- _Brief_
Repeat the lines word for word, starting at the line with "scientific name: Alaria marginata" and continuing through the line with "scientific name: Plathemis lydia", including both of those lines.

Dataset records
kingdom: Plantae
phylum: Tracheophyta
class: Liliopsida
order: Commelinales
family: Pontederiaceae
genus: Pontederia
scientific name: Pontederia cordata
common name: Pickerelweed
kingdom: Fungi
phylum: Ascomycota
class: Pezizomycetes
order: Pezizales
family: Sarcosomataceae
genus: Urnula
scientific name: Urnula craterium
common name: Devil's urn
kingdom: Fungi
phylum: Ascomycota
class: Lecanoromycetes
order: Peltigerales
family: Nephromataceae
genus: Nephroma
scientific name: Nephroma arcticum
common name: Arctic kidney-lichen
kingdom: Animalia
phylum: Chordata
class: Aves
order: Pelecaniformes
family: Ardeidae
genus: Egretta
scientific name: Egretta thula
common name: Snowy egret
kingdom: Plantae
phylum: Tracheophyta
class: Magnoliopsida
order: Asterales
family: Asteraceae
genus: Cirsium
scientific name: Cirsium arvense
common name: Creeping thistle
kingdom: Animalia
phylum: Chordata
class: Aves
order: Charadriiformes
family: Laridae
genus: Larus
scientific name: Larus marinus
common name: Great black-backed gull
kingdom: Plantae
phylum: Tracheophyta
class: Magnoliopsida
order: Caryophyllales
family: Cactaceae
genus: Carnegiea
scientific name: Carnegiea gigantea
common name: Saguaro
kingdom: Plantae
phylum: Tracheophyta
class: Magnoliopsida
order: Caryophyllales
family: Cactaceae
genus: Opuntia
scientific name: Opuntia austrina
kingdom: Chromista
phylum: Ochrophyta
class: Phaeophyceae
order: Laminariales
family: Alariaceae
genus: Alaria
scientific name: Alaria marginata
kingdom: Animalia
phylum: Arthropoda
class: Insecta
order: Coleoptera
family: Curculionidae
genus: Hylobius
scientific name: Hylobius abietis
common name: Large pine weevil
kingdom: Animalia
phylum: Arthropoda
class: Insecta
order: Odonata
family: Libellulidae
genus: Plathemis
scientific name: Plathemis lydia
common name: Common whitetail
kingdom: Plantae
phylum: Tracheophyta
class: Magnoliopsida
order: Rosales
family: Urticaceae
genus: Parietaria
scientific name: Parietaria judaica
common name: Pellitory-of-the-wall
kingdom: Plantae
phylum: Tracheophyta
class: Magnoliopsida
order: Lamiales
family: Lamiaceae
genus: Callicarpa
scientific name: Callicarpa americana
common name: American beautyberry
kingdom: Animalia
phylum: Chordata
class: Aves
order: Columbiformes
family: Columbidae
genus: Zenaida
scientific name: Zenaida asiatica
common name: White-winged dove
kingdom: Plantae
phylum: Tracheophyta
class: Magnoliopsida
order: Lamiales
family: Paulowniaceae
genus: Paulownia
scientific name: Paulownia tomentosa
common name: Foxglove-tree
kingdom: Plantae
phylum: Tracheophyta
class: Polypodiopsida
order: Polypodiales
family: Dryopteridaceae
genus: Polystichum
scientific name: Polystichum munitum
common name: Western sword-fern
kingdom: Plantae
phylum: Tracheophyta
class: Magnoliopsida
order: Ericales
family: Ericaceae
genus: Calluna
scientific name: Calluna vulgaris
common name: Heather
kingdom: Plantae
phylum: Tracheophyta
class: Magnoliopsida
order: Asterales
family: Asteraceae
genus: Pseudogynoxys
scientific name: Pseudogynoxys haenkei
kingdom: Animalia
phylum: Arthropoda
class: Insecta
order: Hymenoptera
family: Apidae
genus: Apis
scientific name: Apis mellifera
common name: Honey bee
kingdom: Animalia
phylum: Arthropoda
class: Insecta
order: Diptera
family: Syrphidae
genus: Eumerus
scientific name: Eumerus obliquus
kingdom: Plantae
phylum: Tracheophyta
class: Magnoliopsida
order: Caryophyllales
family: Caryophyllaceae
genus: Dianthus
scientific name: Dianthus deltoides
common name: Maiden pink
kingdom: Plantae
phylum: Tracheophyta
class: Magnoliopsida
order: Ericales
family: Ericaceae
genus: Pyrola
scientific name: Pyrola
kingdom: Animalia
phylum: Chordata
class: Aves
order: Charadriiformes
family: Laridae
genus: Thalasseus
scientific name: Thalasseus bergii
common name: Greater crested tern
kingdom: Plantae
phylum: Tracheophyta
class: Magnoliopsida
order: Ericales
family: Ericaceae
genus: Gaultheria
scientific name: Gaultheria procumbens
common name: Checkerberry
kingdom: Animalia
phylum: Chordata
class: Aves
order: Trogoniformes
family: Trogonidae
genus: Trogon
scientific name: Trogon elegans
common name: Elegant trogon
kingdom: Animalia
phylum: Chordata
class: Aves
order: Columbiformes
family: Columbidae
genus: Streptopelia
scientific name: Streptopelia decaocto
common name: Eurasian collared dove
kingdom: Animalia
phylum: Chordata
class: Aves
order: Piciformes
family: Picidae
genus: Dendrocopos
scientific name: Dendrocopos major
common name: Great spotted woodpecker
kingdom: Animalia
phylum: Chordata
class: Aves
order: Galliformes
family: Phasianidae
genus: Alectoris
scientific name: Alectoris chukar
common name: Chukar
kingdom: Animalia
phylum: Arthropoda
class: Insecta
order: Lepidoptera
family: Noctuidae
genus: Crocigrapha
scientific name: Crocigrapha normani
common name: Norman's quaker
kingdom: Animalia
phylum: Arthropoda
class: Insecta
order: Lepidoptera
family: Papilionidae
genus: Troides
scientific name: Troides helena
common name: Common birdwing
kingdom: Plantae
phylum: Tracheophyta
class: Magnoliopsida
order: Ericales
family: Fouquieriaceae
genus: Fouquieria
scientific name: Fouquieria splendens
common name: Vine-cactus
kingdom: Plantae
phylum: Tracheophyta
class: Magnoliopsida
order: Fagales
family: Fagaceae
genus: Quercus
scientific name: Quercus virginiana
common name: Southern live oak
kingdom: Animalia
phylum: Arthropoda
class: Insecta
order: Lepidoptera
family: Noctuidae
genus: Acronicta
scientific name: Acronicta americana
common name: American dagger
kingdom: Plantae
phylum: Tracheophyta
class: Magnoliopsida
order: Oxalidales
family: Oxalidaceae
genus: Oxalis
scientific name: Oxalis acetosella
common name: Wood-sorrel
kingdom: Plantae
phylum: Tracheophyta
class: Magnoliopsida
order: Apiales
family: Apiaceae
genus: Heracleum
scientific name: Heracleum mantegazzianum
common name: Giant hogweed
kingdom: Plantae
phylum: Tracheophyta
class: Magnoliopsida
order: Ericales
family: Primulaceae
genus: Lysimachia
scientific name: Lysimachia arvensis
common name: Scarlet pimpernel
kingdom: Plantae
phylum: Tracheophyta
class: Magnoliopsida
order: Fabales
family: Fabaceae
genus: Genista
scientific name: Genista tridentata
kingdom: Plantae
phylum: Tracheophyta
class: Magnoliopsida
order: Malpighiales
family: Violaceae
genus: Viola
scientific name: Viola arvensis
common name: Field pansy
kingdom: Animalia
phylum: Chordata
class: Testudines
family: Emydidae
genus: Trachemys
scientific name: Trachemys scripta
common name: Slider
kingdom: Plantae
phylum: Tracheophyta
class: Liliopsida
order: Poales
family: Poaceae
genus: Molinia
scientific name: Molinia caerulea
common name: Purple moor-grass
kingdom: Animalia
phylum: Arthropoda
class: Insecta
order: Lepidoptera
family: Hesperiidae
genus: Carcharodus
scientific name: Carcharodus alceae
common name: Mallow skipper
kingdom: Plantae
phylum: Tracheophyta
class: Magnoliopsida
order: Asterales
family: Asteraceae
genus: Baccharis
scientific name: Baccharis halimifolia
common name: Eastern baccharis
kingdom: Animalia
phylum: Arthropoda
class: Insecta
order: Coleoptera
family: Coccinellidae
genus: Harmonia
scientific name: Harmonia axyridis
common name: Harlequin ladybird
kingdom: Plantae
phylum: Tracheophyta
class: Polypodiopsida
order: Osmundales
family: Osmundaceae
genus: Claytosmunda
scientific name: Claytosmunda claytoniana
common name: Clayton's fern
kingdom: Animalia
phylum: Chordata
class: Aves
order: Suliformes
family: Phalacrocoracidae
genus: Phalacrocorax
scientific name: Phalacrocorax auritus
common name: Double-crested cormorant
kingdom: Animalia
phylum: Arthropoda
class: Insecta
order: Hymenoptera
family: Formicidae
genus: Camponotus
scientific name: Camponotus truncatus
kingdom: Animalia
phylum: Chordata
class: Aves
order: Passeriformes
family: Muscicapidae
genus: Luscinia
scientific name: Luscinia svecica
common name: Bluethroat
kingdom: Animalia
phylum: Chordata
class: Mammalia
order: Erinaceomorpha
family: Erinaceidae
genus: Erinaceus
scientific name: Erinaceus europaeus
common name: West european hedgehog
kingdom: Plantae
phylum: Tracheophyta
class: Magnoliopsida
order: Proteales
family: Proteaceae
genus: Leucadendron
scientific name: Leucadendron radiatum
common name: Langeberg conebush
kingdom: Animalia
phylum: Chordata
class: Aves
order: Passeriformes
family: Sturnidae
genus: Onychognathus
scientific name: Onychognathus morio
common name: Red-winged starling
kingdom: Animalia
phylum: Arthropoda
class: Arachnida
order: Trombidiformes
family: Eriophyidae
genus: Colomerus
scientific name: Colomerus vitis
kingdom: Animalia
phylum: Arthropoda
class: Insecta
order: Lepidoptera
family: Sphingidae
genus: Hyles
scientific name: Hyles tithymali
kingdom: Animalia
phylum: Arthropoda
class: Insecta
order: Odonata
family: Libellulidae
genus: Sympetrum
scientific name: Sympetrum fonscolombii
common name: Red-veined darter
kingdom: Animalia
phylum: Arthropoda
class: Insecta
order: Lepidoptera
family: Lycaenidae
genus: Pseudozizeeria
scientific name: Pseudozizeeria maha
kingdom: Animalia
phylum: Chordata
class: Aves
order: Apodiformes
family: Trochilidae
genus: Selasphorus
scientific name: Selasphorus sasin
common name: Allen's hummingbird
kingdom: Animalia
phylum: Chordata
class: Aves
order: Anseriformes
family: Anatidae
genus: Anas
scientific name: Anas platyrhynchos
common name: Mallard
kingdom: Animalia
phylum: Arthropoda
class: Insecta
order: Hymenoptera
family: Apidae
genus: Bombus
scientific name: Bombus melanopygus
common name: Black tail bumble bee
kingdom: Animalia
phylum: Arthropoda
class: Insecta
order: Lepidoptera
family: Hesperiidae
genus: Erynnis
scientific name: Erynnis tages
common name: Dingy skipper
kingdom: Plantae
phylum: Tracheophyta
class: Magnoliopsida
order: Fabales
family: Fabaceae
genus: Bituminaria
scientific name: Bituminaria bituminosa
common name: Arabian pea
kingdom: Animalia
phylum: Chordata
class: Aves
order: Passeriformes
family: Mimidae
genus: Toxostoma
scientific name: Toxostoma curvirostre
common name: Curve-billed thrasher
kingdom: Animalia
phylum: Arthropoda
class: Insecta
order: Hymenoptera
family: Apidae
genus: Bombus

- _Written response_
scientific name: Alaria marginata
kingdom: Animalia
phylum: Arthropoda
class: Insecta
order: Coleoptera
family: Curculionidae
genus: Hylobius
scientific name: Hylobius abietis
common name: Large pine weevil
kingdom: Animalia
phylum: Arthropoda
class: Insecta
order: Odonata
family: Libellulidae
genus: Plathemis
scientific name: Plathemis lydia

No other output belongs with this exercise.